There was an understanding that this was not going to be a job without challenges. I think there may have been some long-standing reasons for some frustration, and that may be partly a function of the way that we had been running the machine behind the programs, across the board in Medicaid, HIV/AIDS and community health. So we are sort of looking very closely and trying to make changes in our business processes so that things can be more efficient. We've also got to do a better job in how we allocate funds and where we allocate funds and holding people accountable.
We have to hold ourselves accountable, and we have to hold other people accountable for a slightly more holistic way of doing things.

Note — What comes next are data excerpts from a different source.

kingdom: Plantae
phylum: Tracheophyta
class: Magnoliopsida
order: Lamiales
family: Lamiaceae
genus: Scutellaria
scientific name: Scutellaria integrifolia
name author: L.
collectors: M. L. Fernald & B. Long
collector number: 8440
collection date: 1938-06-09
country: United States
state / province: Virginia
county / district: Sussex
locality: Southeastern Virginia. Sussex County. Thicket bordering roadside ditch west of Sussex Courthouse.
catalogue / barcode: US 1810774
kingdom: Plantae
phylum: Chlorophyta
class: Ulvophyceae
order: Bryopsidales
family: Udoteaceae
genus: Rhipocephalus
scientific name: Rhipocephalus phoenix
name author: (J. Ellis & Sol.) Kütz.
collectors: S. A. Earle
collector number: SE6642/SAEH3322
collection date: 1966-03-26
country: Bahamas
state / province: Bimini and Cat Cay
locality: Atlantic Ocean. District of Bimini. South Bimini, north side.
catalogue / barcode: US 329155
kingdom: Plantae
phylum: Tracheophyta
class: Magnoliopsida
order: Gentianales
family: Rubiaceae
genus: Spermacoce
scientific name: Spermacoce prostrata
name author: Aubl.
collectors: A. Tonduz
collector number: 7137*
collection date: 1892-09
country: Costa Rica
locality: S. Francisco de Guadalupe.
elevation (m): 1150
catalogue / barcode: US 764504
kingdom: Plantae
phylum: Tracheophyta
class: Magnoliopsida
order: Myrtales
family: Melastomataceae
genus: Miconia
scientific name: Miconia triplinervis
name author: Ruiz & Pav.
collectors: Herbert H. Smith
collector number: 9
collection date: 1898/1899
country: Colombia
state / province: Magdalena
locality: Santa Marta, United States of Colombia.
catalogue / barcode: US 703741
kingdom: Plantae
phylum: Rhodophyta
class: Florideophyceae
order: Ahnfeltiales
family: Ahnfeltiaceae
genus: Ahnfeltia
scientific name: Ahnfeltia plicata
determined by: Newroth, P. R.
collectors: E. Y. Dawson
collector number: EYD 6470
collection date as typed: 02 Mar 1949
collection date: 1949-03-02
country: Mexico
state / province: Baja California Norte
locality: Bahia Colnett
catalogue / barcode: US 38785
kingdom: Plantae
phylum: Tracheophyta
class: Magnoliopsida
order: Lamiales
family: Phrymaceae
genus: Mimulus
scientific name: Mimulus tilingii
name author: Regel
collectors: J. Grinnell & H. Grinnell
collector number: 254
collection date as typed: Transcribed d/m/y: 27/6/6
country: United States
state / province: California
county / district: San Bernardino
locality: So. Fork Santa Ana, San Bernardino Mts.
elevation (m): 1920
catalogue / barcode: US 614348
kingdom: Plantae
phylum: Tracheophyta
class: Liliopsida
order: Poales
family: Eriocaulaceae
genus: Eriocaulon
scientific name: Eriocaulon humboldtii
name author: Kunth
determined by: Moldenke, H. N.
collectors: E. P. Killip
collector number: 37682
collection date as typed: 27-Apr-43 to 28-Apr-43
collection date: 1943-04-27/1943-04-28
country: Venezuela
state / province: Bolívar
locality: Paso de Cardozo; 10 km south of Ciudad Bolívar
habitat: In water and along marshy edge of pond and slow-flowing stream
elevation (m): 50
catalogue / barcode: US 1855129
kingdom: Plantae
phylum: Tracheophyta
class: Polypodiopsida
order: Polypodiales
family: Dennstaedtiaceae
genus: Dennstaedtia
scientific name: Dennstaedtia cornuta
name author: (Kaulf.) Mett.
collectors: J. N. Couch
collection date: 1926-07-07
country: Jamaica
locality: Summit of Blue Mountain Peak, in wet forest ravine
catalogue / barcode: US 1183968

When I say a holistic [way], I'm saying, if your focus is on African American men with prostate cancer, it would great for us to see you linking those men with primary medical care, because [your] screening them for prostate cancer is great, but odds are if they're in D.C. and they're an African American man, they may be at risk for or have hypertension, diabetes or some cardiovascular disease and therefore be at risk for a stroke or heart attack. So what are you doing with this opportunity here? What are you doing to try to influence these other things that are also very important?
How does the larger scale affect how you go for your goals?
We are smaller than Baltimore County, but the size of the public health problems here outstrip that particular jurisdiction. I think that this is a unique opportunity; that's part of the reason why it's good to be here. . . . There is so much to do.
We know Washington is an urban center and is hard to compare to states, but what exactly makes it so unique and vulnerable to these problems?
I think that the breadth of the heterogeneity of the population is one piece of it, and I think there are some historical issues that have prevented some parts of the city from climbing out of some bad socioeconomic situations. So if we look at a couple wards in particular, we've got some changes happening there, but still a significant amount of disease and significant lack of access to care.
People are dealing with so many other issues right now, like violence and the economy; how do you think you can push health to the top of the city's priorities?
I don't know that we necessarily need to be trying to push ourselves out there as the main thing. I do think at some point everybody comes around to ask a question related to health, and at those points we step up and say, "This is our recommendation." In the meantime, we continue to work quietly and diligently on the work that needs to be done.